UOKiK sprawdził, czy skupy nie zawiązały zmowy cenowej na malinach. Są pierwsze wyniki analizy

Urząd Ochrony Konkurencji i Konsumentów prowadzi od tygodnia kontrole na rynku owoców miękkich. Rząd uważa, że skupy mogły zawiązać zmowę cenową. Pierwsze wnioski kontroli UOKiK zaprzeczają jednak tej tezie.

- Mamy podejrzenie, że nastąpiła zmowa cenowa, która ma wywrzeć presję na spółkę Skarbu Państwa. Nie ulegniemy jej - mówił w zeszłym tygodniu wiceminister rolnictwa Rafał Romanowski.
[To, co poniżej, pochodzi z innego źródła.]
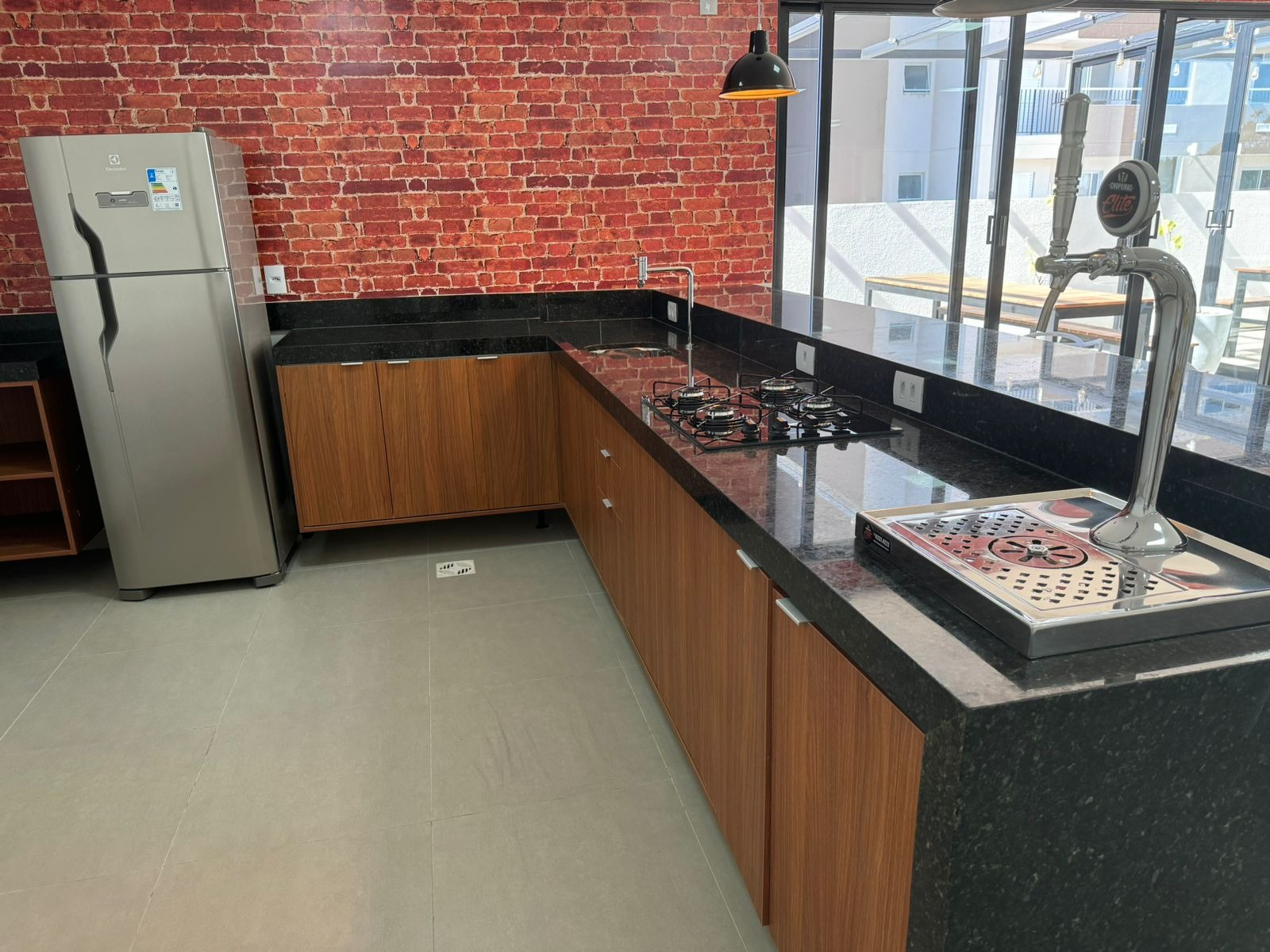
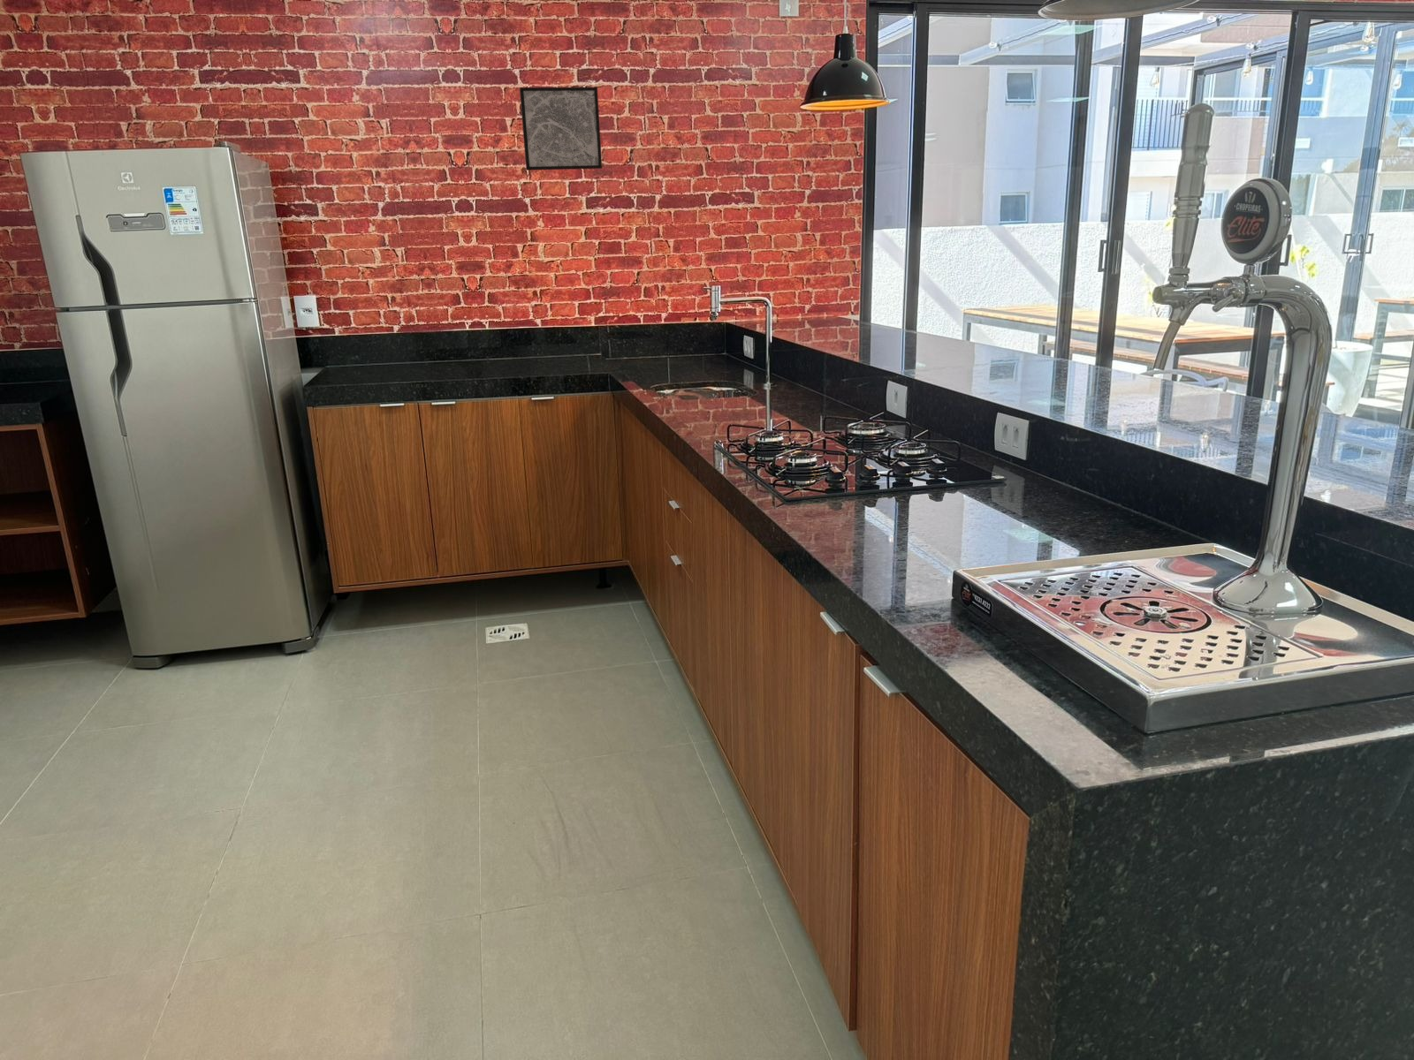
+ wall art [519,87,602,171]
Kontrole rynku malin zlecono inspektorom Urzędu Ochrony Konkurencji oraz Inspekcji Handlowej, którzy w ciągu tygodnia odwiedzili 58 skupów w woj. lubelskim, mazowieckim oraz pięciu największych przetwórców: Döhler, Rauch, Real, SVZ i Austria Juice. 

Zobacz wideo Co to znaczy, że inflacja w skali miesiąca wyniosła 0 proc.? Wyjaśniamy

Zmowa cenowa w sprawie malin? UOKiK wątpi

"Dane pozyskane przez UOKiK w toku kontroli dużych przetwórców owoców również nie potwierdzają koordynacji działań między nimi w zakresie wysokości cen lub organizacji skupu malin. Od 1 do 10 lipca ceny zakupu świeżych owoców przez zakłady były bardzo zmienne, przy czym większość kontrolowanych negocjowała ceny bezpośrednio z dostawcami malin i nie ustalała cennika na dany dzień. Kontrolerzy pozyskali spis wszystkich dostaw z oznaczeniem ceny i na tej podstawie ustalili, że ceny kształtowały się w przedziale od 4,80 zł do 6,30 zł" - informuje UOKiK. 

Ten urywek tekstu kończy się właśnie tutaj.